It broke my heart to leave her then, even though I know that she finds comfort in his arms and was back sleeping. I felt like I should have gone to her, even though she thought I had already left and she was ASLEEP! I know that she loves her daddy and is so excited to see him and asks about him throughout the day. So I know that she finds comfort in his arms when I am not there, however, he is still second best and she finds more comfort from me. She prefers mama and he is just a substitute that she accepts when I am not there for her.
I'm not saying that he isn't good enough, he is, but he is just that - good enough, when I am the best! I don't say this to gloat, I say it because it makes me sad. I am reading all this stuff about child psychology and how important it is to meet the needs of the very young child to help them establish a foundation of trust and love and understanding that they are important and deserve to have their needs met. Here I am hiding in the living room, knowing that my daughter needs my arms to soothe her and yet, I know that I have to go to work and if I went in there, she would be fully awake and be more unhappy when I did have to leave.

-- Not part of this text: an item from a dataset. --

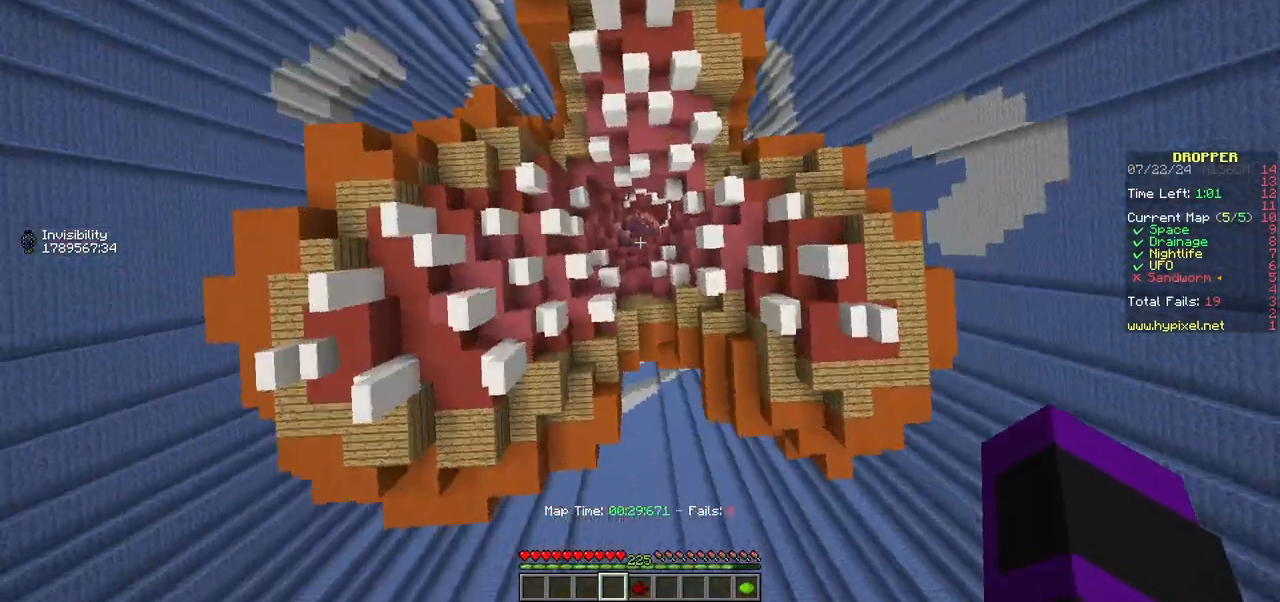
{"keys": ["a", "w"], "mouse": [], "events": []}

I guess the bottom line is, I am really feeling ready for this lay-off to happen so I can stay in bed with her until she is ready to get up. I am ready to stay in bed until I am ready to get up. I am ready for breakfast as a family. I am ready for play time as a family in the morning. I am ready to feel rested during the day and have the patience that I struggle with due to exhaustion. I am ready for the new chapter of our family life. I am ready to meet my son.
I have 2-3 weeks left at work and I am really grateful to have them. We need as many weeks of full paychecks as possible and to spread the severance pay out as long as is possible. I know that 2-3 more weeks is nothing when I have been doing this for years now, but I am still looking forward to being home full time.

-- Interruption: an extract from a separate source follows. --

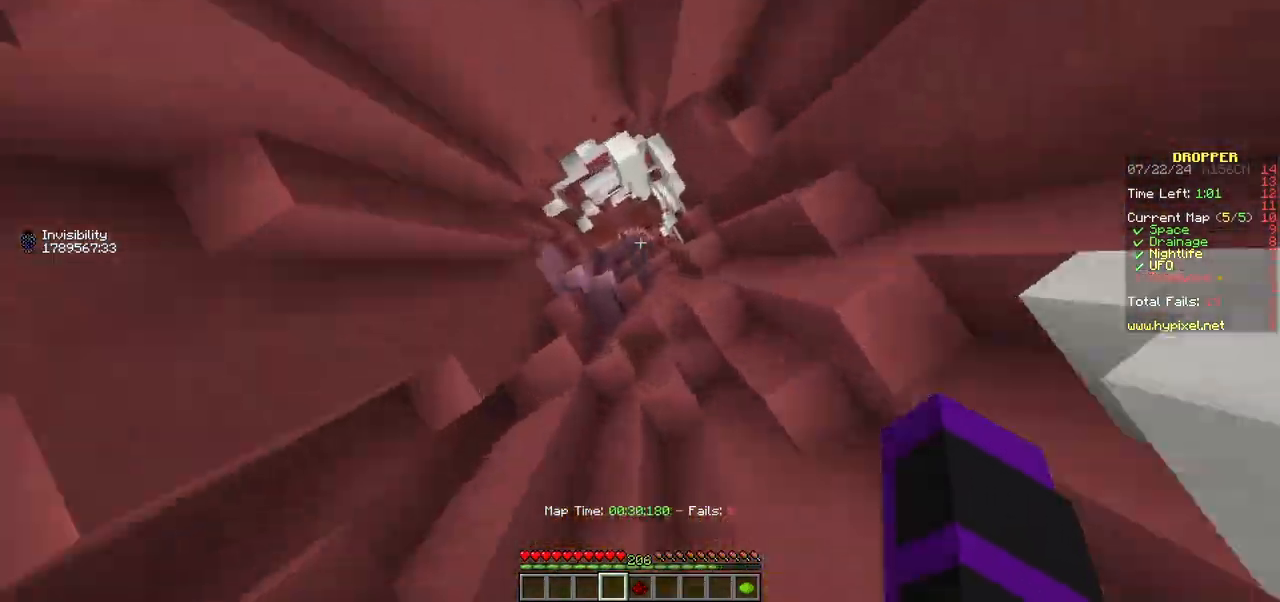
{"keys": ["a", "w"], "mouse": [], "events": []}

I am not really looking forward to my last day with my company though. I am still feeling really sad about not coming back here. This building has been my home for the last almost 11 years and not to come here just doesn't feel right. I will miss all my co-workers so much and having some adult interaction and a way to use my brain a little bit each day. There is a lot about my job that I love and I will miss it terribly.
I do feel like this is for the best and I am ready to be open to the changes that life will bring, but it doesn't mean that change isn't hard. I just keep thinking forward to the morning when Smug-Baby comes into the bedroom and climbs into the bed and cuddles up to me and doesn't have to ask "mama work?" anymore.